Verilen alıntı:
Arapça bilen var mı?
Cibril yazarak arayabilir.
<> Hayır
<> Arapça
arama var ama harf karşılığını bilmiyorum
profesör
Cim-be-ra-elif-lam.
<> Q
klavyeye göre nasıl?
Ben Arapça harfleri söyledim
sadece.
<> Maalesef
arapça harfleri de bilmiyorum desem...
Karakter eşlemi açıp
alltaki arapça alfabeyi görmek gerekir. İsmen de veriyor zaten.
Neyse bugün uzman yok. O
zaman bu soruyu da yanıtlayamayacağım. Ama herkesin açık ya
da gizli bir adı ve adresi vardır Kur'an'da.
<> Nasıl?
Bu "Okuma" yukarıdan
aşağı yapılıyor.
<> Yani
benim adım ve kaderim yazılı mı Kur'an'da?
Herkesin Kur'an'da en ince
detayı bile yazılıdır.
O kitapta hiçbir şey
eksik bırakılmamıştır. Zerre kadar, veya bundan küçük
herşey sayılmış ve tek tek belirtilmiştir.
<> Bunu
sadece Alim'ler mi anlar yoksa öğrenen herkes
mi?
Alimler öğretir ve sır
olmaktan çıkar. Bir buluş yapmak gibidir, buluşu yaptınız
mı artık o insanlığın malı olur.
Cibrili Arapça araştırmanız
mümkün mü [candaş]?
<> Sanal
olarak yapamıyorum.
<> Kur'an
mealindeki index'te Cebrail de Cibril de yok.
Bunu anlatmaya çalışıyorum.
HERKESİN GİZLİ YA DA AÇIK BİR İSMİ VE
YAZGISI VARDIR.
[Candaş] ya da [candaş],
ya da 6 milyar insan.
Şu bizim Arş'ın
4 direği konfigürasyonu aslında buna da yanıttı ama, devam
edemiyoruz. Çünkü çizime dayalı. Eğer ona girebilseydik iyi olacaktı.
Ama başka bir bahara kalsın.
<> Evet
BURÇ denen
bir ÇARK var. O çarkın turları
var. Dişlileri var. Bazen ebob ve ekok'lar denk geldiğinde,
Lincoln-Kennedy gibi tevafuklar (Eş-destiny'ler) oluşuyor. Böylece BİRİNE baktığınızda,
onun örnek olduğu dosyadan, aynı kategoride olanlar aynı şeyleri
yaşıyorlar. Tuhaf ama bu doğru.
Milletler için de geçerli. Anımsıyor
musunuz, "Her 83 yılda (Uranüs turu) ABD'de mutlaka bir savaş
oluyor" diye yazmıştım. Son savaş 1943 Pearl Harbour
baskını, ondan önceki Amerikan içsavaşı, ondan önceki ise İngilizlere
başkaldırıldığı tarih. Ondan önceki 83 yıl
ise büyük Kızılderili harbi ve aynı zamanda fransızlarla
savaş yılı. Bunları ABD tarihinden search edebilirsiniz.

Bir koleksiyondan alınan veriler:

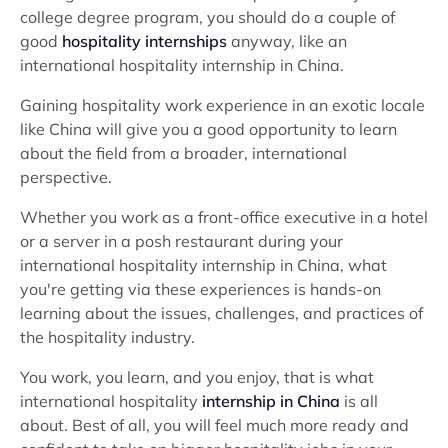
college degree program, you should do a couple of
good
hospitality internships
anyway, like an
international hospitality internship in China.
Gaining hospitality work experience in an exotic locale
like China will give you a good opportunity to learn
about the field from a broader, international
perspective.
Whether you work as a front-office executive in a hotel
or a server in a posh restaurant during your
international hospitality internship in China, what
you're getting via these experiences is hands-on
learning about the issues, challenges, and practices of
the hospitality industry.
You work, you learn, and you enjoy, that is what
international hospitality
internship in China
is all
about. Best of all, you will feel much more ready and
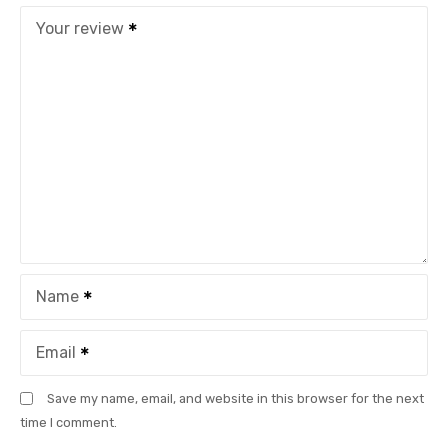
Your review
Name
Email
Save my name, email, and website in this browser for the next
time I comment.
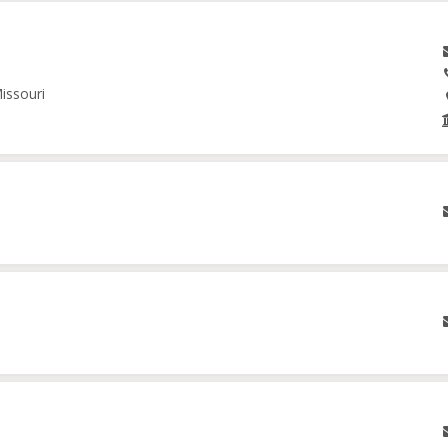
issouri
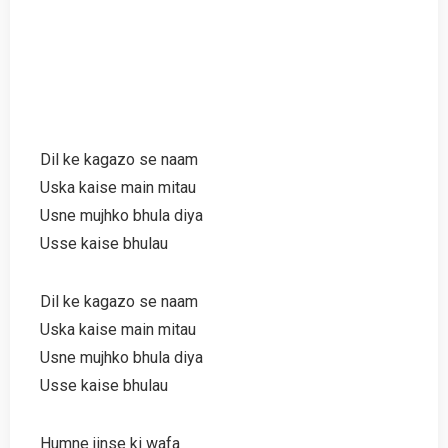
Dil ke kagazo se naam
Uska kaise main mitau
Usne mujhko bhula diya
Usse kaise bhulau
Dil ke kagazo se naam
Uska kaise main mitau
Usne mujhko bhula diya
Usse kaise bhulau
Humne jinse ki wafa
--
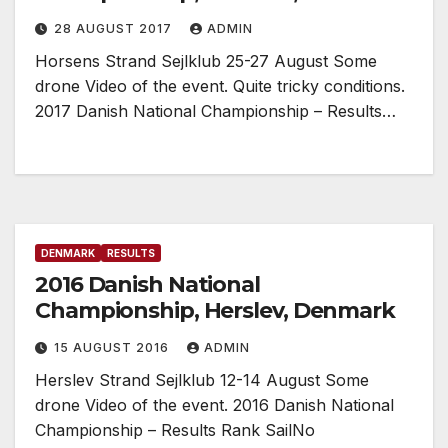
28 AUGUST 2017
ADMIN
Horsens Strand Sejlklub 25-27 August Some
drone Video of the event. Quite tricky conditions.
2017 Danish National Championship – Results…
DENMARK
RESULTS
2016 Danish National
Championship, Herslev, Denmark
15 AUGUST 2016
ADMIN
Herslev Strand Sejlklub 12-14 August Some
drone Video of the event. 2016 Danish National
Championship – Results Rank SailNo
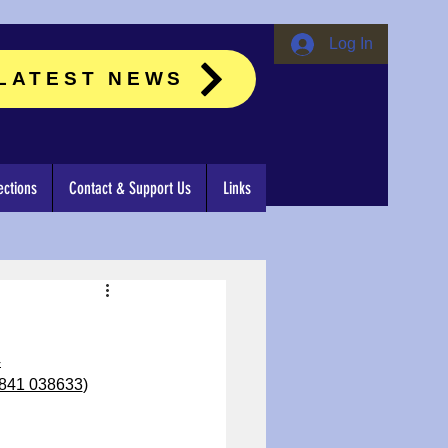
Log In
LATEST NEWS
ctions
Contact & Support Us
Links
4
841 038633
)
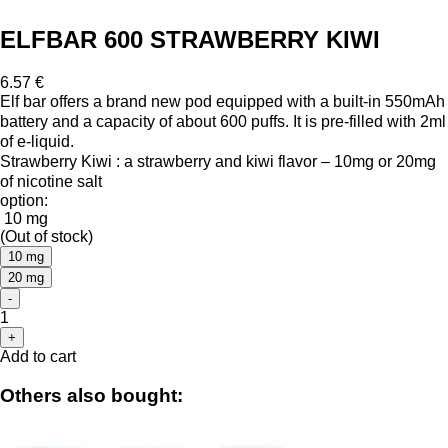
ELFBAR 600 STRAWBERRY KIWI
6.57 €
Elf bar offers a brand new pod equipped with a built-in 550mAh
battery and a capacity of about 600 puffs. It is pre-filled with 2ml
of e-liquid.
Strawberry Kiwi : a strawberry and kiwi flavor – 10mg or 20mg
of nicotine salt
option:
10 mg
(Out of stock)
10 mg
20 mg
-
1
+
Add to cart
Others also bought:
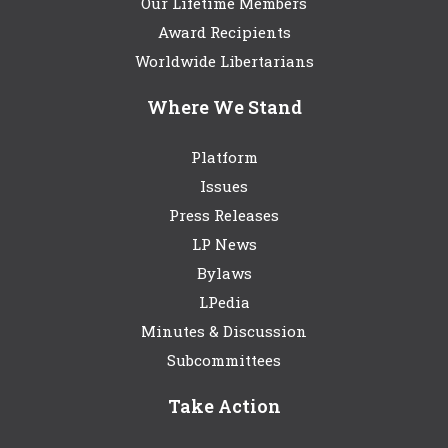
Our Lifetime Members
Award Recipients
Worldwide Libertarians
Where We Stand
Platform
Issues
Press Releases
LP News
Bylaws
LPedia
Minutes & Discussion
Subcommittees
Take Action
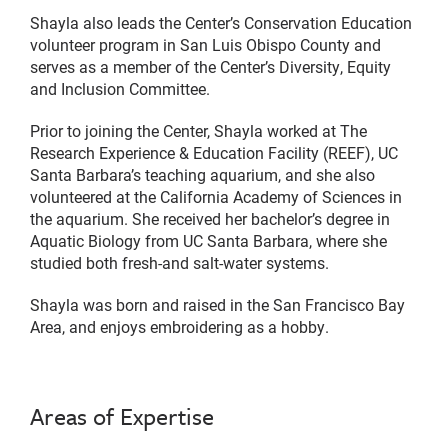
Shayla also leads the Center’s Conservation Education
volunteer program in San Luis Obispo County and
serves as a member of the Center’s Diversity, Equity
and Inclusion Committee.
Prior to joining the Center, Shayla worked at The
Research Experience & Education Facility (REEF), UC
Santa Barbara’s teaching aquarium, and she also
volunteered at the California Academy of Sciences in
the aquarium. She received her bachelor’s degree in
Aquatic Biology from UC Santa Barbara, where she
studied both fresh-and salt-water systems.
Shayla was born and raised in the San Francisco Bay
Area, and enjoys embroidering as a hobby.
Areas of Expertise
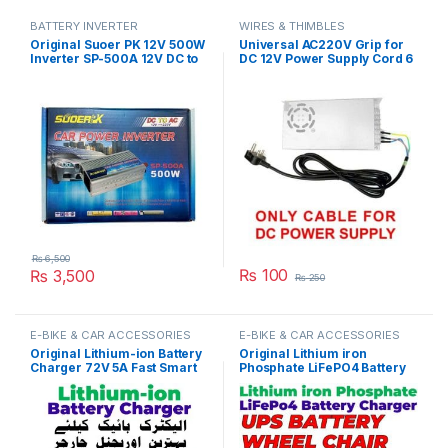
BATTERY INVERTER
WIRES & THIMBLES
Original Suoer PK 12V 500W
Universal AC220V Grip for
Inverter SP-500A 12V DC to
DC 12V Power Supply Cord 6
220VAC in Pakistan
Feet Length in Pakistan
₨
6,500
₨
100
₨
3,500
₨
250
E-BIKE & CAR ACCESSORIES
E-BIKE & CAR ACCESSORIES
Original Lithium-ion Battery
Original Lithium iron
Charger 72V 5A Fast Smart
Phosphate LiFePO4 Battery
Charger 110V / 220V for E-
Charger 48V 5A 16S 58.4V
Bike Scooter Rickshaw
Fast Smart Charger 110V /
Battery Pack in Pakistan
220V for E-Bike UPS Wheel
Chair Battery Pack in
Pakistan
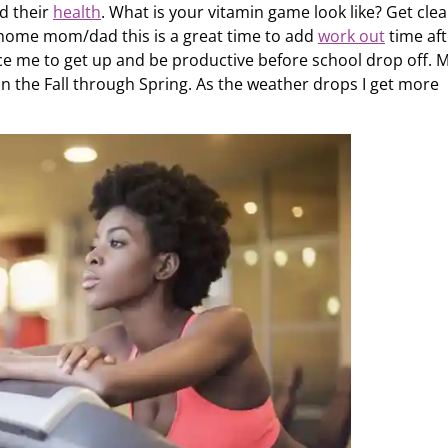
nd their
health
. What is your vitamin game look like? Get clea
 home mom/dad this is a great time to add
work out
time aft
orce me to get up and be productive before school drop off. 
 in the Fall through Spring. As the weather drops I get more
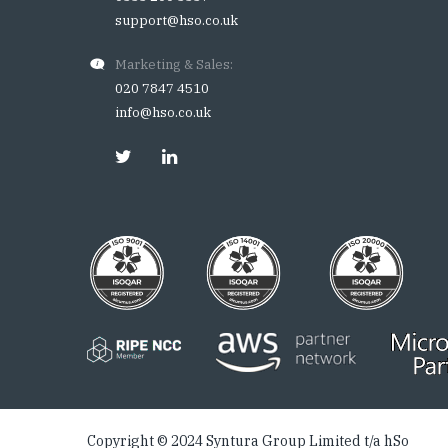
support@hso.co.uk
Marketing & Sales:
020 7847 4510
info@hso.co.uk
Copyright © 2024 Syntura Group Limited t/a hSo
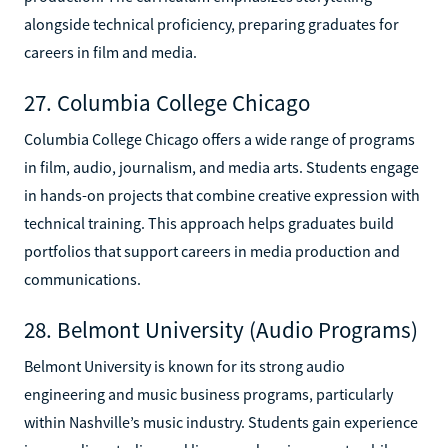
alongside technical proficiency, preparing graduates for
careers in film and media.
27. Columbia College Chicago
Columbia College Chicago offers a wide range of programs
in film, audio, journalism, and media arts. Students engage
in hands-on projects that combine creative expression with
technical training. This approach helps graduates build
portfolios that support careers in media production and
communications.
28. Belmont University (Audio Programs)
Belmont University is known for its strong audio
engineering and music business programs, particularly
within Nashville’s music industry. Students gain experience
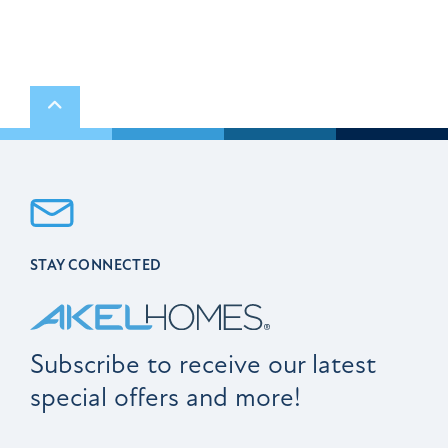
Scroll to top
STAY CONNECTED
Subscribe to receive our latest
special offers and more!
* * *
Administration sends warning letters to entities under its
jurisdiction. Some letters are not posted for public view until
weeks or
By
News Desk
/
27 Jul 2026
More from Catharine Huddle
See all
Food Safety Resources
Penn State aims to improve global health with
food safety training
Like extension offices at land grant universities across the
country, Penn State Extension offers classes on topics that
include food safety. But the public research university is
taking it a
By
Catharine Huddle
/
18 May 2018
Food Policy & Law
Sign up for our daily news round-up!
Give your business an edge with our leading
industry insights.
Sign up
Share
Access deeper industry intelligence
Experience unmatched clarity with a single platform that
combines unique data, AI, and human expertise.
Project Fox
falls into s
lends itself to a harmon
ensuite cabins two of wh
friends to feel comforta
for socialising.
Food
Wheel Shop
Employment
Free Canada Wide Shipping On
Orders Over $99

Çalışma yönergeleri:
• 1. Kur'an ve kader üzerine sohbete göre ABD'de kaç yılda bir mutlaka savaş oluyor?
• 2. Kur'an ve kader üzerine sohbeti kaldığı yerden sürdürün.

Görev yanıtları:
• 1. Her 83 yılda bir, yani her Uranüs turunda.

• 2.
1943 üzerine 83 yıl
koyduğunuzda ise [2026] ABD'de bir savaş (Siyonizme karşı
içsavaş) olacağı anlaşılıyor.
Bunları anımsadınız
mı? Daha önce Chat'lerde dokunmuştum biraz.
<> Evet
Bunlar böylece KUR'AN'DA yazılıdır.
<> hangi
ayet?
Ayet olarak bakamazsın.
Bunlar yukarıdan aşağıya bir yöntemle harfleri ve
kelimeleri dizerek ortaya çıkmaktadır. Cifir böyle tekniklere
denmektedir.
<> Bible
code gibi
Tevrat, İncil kodları,
cifir yanında havasını alır. Çünkü onlar değiştirilmiş
kitaplardır. Ama Kur'an korunmuştur.
<> Peki
yöntem aynı mı?
Tamamen ayrı. Çok basit
kaba bir örnek vereceğim. Fatiha'nın anlamını yazar mısınız?
<>
1-Fatiha/1: Rahmân
ve Rahîm olan Allah'ın ismiyle.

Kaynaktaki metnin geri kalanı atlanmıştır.